Başlıktaki cümle HDP’li Sırrı Süreyya Önder’e ait. 26 Nisan 2014’te, İmralı’da, Öcalan’ın “Adayları kim belirledi” sorusuna böyle yanıt vermişti. PKK yayın organları HDP’nin yerel seçimlerde belediye başkanlıklarını almasından sonra ‘Kırsalla Kandil arasındaki bağlantıyı şehre ulaştırdık’ yayını yaptı. Şimdi bu bağlantılar belediyelerin PKK’dan kurtarılmasıyla kesiliyor. FETÖ’nün ardından, PKK’nın da ‘paralel devlet’i çökertiliyor.

Hatırlayalım, şehre ulaştırılan bağlantılarla neler yapıldı? PKK gelirlerine, uyuşturucu ve sigara kaçakçılığından sonra belediyeler üzerinden ‘devlet yardımları’ eklenmişti. Hatta ihale peşindeki işadamları önce haracını örgüte yatırıp sonra evraklarını hazırlamaktaydı. MASAK raporlarında ayrıntıları ortaya çıktı.

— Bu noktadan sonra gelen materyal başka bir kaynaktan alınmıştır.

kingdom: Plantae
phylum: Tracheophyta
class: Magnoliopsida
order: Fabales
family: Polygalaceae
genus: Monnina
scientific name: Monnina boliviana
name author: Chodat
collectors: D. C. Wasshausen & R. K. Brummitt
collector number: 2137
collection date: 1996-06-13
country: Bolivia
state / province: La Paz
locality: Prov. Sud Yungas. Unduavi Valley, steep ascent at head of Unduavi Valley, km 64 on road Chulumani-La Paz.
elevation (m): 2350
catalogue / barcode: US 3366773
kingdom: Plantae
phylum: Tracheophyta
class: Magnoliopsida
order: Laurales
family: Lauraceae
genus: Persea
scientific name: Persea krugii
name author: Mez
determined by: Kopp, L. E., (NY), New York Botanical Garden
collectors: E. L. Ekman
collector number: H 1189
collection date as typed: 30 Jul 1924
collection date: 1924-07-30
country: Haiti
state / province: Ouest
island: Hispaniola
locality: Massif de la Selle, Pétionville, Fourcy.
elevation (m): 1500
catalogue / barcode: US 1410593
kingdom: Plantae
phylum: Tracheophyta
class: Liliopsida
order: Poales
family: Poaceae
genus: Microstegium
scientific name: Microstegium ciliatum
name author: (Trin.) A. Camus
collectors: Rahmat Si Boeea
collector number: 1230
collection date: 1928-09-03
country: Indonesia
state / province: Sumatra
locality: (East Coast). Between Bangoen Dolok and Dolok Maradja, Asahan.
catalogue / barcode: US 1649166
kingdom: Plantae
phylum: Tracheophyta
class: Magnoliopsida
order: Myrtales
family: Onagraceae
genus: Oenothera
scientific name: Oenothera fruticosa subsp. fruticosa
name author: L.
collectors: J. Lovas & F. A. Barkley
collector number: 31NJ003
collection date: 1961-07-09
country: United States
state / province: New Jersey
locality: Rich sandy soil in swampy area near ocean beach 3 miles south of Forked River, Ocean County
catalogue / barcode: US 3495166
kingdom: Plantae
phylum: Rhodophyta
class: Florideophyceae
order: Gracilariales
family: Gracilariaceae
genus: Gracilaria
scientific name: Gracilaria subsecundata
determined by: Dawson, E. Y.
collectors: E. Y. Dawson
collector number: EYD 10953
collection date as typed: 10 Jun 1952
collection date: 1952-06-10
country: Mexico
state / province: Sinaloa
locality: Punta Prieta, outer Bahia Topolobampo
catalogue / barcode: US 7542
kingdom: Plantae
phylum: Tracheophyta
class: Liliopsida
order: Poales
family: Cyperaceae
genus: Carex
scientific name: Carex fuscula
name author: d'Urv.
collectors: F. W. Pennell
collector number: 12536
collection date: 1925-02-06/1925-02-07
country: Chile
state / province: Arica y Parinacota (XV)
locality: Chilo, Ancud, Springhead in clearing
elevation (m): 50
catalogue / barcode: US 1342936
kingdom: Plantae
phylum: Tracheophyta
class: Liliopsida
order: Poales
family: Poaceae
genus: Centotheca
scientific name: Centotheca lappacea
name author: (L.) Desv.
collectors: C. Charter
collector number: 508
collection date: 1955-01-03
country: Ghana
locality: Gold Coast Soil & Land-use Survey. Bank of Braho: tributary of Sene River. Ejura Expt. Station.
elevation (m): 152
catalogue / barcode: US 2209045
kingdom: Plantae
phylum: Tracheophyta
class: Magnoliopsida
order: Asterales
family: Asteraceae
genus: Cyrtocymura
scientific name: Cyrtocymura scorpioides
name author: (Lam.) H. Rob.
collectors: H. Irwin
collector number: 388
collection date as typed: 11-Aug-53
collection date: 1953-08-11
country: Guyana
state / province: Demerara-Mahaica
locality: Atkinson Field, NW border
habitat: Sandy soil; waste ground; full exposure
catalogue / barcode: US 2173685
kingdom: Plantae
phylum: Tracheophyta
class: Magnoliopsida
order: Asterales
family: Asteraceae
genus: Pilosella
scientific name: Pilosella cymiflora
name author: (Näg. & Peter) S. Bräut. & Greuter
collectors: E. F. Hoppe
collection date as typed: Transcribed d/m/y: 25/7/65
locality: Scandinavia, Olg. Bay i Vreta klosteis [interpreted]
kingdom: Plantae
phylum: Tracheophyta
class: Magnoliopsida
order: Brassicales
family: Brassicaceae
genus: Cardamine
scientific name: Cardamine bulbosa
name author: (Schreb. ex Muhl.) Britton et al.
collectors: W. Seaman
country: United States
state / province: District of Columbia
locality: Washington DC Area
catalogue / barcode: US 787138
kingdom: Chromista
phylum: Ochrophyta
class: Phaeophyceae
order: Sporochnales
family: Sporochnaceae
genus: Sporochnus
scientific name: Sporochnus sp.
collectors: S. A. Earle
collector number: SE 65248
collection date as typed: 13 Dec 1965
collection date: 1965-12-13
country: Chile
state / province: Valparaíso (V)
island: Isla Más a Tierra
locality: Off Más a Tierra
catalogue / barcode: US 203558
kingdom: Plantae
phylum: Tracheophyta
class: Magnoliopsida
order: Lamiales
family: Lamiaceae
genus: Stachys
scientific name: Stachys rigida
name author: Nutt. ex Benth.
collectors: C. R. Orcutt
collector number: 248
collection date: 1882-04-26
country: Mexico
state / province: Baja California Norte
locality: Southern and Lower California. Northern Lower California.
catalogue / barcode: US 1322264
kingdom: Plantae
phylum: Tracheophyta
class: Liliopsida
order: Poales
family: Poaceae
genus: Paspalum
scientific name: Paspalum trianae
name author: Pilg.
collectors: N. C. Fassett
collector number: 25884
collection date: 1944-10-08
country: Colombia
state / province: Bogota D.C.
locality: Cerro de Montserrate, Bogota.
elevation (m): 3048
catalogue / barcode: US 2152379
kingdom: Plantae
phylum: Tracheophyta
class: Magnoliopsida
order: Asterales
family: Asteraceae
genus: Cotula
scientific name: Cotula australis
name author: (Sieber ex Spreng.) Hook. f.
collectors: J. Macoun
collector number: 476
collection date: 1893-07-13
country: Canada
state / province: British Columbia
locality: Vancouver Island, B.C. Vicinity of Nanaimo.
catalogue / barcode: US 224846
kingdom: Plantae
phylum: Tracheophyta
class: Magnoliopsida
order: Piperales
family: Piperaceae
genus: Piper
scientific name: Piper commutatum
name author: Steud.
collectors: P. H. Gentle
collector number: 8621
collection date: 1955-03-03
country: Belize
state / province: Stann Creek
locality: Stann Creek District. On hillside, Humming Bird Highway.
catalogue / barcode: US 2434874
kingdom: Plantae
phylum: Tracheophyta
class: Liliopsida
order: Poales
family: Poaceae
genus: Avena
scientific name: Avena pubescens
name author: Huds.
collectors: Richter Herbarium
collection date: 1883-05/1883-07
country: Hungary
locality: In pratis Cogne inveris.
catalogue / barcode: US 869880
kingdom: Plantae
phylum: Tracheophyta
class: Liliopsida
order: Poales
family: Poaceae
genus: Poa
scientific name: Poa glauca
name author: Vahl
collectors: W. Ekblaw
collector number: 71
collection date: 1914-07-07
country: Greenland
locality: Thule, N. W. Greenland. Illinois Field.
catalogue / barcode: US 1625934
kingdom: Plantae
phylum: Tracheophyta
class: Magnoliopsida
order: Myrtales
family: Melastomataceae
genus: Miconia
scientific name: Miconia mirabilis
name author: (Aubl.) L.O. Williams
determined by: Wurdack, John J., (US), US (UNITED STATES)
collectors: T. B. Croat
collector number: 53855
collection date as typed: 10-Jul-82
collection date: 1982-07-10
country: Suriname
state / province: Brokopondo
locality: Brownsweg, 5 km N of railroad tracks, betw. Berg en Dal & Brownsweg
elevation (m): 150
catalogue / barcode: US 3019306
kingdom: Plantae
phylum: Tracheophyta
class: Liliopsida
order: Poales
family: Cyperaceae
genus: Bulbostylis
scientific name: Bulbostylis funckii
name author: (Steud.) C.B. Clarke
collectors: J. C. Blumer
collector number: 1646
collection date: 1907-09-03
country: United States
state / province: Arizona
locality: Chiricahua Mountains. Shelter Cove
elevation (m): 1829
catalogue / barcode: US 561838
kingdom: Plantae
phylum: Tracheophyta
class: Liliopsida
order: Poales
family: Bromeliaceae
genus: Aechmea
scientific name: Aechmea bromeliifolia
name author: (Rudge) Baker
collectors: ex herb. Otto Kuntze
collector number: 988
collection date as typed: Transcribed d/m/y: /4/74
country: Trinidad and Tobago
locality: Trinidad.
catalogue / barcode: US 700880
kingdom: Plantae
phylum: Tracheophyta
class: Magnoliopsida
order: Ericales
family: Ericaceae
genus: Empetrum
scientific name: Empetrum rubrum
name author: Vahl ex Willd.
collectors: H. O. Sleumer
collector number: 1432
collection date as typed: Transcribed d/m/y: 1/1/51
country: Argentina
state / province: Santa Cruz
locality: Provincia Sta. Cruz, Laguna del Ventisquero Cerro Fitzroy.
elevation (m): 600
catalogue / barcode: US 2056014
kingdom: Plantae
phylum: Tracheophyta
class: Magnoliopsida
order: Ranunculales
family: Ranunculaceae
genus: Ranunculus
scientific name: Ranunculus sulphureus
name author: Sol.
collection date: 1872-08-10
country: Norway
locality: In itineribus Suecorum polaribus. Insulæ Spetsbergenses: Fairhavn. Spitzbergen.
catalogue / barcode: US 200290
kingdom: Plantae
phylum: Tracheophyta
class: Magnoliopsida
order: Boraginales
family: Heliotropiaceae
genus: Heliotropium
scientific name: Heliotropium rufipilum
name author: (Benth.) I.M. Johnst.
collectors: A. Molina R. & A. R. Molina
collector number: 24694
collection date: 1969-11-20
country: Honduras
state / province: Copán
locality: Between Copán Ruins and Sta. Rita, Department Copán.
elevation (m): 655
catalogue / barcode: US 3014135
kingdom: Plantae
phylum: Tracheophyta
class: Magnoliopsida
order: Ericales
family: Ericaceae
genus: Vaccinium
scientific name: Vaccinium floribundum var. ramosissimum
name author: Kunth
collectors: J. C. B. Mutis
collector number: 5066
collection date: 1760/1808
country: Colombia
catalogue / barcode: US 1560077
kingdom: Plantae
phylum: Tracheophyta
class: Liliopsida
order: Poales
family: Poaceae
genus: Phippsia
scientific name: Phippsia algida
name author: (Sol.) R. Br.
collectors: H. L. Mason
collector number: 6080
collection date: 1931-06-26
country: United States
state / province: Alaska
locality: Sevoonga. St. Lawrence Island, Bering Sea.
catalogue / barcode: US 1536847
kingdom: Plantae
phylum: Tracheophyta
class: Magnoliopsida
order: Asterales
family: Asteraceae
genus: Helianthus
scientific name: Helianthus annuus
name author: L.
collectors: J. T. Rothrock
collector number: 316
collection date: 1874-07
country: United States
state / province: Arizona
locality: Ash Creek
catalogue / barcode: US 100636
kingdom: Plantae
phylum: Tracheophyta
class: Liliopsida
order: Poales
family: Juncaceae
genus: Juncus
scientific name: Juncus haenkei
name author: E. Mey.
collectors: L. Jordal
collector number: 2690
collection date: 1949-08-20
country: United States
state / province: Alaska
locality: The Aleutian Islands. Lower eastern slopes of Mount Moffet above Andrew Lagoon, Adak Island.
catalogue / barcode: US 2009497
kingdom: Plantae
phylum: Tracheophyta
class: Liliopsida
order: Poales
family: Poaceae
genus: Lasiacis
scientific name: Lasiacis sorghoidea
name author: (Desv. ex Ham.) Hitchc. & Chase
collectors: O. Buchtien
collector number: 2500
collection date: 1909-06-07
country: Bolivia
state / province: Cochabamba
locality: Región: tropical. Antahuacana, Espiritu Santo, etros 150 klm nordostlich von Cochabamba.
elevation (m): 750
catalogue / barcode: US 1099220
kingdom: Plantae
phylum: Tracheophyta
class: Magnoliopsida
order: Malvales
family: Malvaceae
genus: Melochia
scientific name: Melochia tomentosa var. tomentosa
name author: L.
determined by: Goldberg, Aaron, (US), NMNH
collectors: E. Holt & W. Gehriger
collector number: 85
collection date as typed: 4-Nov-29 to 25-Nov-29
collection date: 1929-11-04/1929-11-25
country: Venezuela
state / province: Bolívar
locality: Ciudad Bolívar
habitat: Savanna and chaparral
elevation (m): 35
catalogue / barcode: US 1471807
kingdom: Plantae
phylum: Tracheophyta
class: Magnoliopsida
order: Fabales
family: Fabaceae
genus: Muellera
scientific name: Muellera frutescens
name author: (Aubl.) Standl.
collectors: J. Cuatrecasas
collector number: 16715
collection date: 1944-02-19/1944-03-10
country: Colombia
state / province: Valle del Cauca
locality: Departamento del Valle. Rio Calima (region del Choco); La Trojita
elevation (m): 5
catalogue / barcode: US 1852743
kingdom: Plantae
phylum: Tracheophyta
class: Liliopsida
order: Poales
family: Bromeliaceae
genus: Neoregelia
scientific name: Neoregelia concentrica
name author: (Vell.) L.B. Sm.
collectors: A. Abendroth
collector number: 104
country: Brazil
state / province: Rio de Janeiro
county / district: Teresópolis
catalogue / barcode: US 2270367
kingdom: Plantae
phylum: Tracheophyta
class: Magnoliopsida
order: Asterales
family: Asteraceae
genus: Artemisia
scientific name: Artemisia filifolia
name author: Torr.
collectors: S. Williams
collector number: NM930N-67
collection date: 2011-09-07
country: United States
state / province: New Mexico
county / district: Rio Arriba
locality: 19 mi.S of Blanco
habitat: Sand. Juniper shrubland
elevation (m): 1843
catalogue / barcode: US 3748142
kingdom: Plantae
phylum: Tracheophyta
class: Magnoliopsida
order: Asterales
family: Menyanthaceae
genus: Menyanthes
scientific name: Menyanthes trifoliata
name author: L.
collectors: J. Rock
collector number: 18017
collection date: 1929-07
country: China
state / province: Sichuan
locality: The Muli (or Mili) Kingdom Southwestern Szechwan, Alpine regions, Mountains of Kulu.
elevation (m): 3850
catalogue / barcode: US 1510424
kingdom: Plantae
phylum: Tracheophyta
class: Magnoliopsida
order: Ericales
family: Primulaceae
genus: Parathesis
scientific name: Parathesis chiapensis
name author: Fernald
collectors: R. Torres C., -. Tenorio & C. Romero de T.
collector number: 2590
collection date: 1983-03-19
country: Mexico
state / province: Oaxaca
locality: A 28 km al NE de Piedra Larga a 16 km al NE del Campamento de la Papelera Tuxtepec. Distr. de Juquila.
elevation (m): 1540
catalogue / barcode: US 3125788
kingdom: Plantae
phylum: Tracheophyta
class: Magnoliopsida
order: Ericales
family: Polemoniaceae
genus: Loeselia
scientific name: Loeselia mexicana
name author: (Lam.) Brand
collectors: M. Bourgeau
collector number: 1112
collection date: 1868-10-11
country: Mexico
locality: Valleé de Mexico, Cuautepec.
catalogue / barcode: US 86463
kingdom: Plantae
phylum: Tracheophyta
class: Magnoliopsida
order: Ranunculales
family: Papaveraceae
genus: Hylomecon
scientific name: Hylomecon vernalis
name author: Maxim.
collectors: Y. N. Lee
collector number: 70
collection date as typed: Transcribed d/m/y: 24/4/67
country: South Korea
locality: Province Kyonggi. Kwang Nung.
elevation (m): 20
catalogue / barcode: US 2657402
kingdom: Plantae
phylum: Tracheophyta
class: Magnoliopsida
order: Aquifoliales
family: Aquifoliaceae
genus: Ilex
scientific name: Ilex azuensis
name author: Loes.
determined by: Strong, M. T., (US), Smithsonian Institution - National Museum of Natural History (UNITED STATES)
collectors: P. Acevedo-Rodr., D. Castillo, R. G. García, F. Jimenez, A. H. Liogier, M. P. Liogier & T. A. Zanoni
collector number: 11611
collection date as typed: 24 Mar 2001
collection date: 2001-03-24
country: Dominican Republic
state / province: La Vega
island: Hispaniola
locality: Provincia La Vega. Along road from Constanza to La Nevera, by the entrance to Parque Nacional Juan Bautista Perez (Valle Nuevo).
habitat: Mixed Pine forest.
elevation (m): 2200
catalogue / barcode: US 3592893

Asfalta bomba, yüksek maaş tahsisi üzerinden örgüte para akışı, dağdaki PKK’lılara sıcak yemek servisi rutin faalliyetleriydi. HDP’li belediyeler neredeyse yola bomba döşeme ihalesi açacak kadar rahat davranıyorlardı. Yüzlerce hendek, on metrelerce tünel, kazma kürekle değil belediyelerin iş makinaları ile kazıldı. PKK belediye yardımlarıyla bazı mahallelerde mobese sistemi bile kurmuştu.

İşte bütün bu sebeplerden dolayı Kandil’in belediyelerine kamu müdahalesi açıklandığında HDP’den önce PKK yöneticilerinin gözleri fal taşı gibi açılıyor.

Şimdi CHP’nin HDP/PKK destekçisi yöneticilerine tekrar soralım; onlar seçilmiş mi atanmış mı?